◆ **Problem to solve**:
Convert the lines of every item below into a Markdown table with the columns Row and Line, numbering each line. Leave out blank lines and pictures.

◆ **Data extract**:
________________________

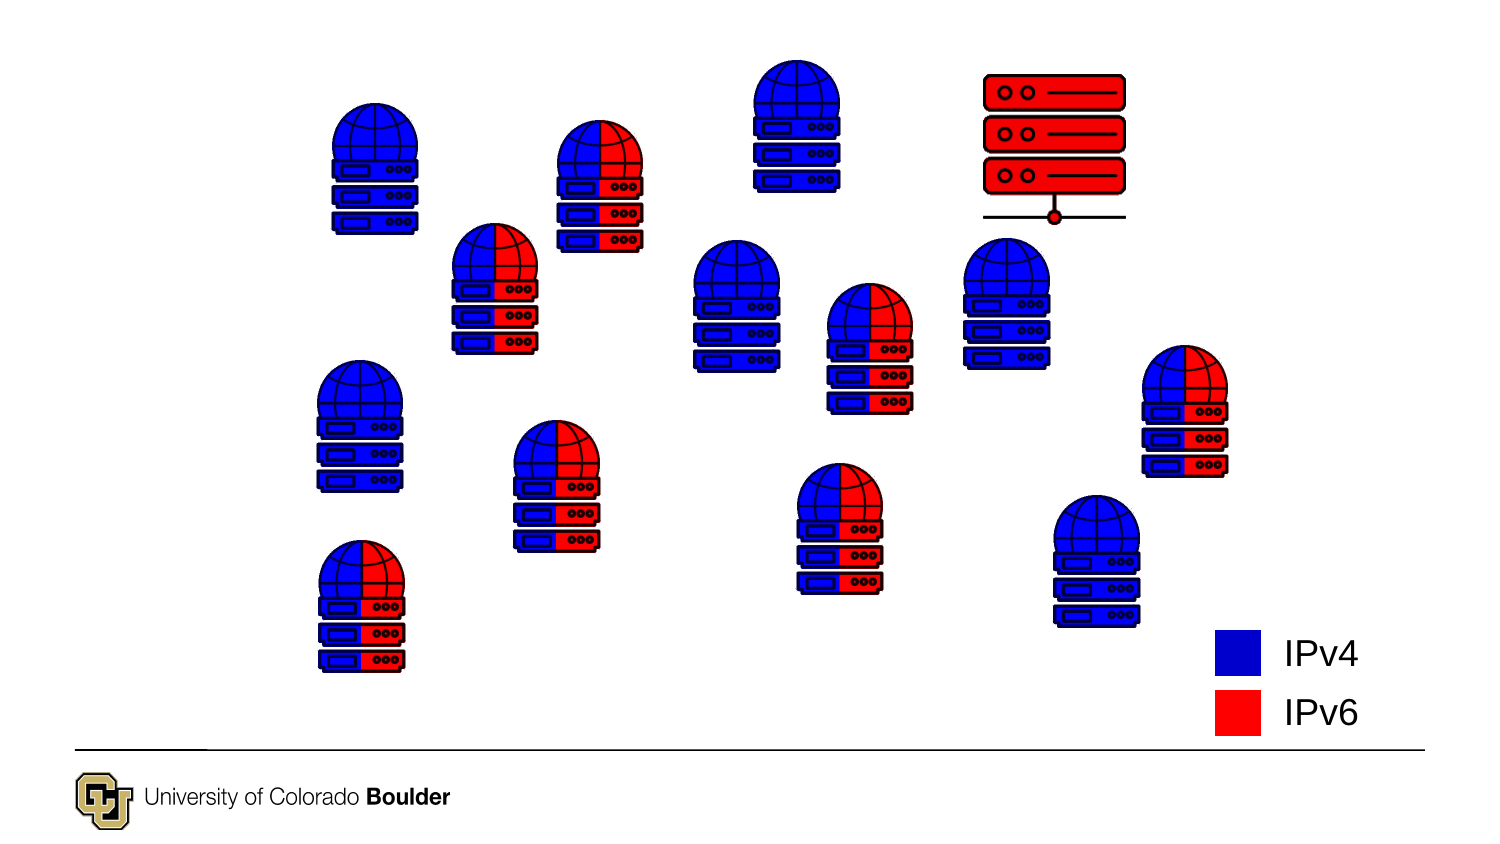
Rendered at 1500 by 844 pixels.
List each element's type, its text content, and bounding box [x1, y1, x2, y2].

text_box [1215, 630, 1261, 676]
picture [316, 539, 406, 673]
text_box IPv6 [1269, 684, 1465, 741]
picture [511, 419, 601, 553]
picture [75, 772, 450, 830]
picture [961, 237, 1051, 370]
picture [555, 119, 644, 253]
picture [1051, 494, 1141, 628]
picture [983, 74, 1126, 226]
picture [751, 59, 841, 193]
picture [825, 282, 914, 415]
picture [450, 222, 539, 355]
picture [795, 462, 884, 595]
text_box IPv4 [1269, 625, 1465, 682]
picture [1140, 344, 1229, 478]
picture [315, 359, 404, 493]
picture [330, 102, 419, 235]
picture [691, 239, 781, 373]
text_box [1215, 690, 1261, 736]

________________________

◆ **Reply to the task**:
| Row | Line |
|---|---|
| 1 | Rendered at 1500 by 844 pixels. |
| 2 | List each element's type, its text content, and bounding box [x1, y1, x2, y2]. |
| 3 | text_box [1215, 630, 1261, 676] |
| 4 | picture [316, 539, 406, 673] |
| 5 | text_box IPv6 [1269, 684, 1465, 741] |
| 6 | picture [511, 419, 601, 553] |
| 7 | picture [75, 772, 450, 830] |
| 8 | picture [961, 237, 1051, 370] |
| 9 | picture [555, 119, 644, 253] |
| 10 | picture [1051, 494, 1141, 628] |
| 11 | picture [983, 74, 1126, 226] |
| 12 | picture [751, 59, 841, 193] |
| 13 | picture [825, 282, 914, 415] |
| 14 | picture [450, 222, 539, 355] |
| 15 | picture [795, 462, 884, 595] |
| 16 | text_box IPv4 [1269, 625, 1465, 682] |
| 17 | picture [1140, 344, 1229, 478] |
| 18 | picture [315, 359, 404, 493] |
| 19 | picture [330, 102, 419, 235] |
| 20 | picture [691, 239, 781, 373] |
| 21 | text_box [1215, 690, 1261, 736] |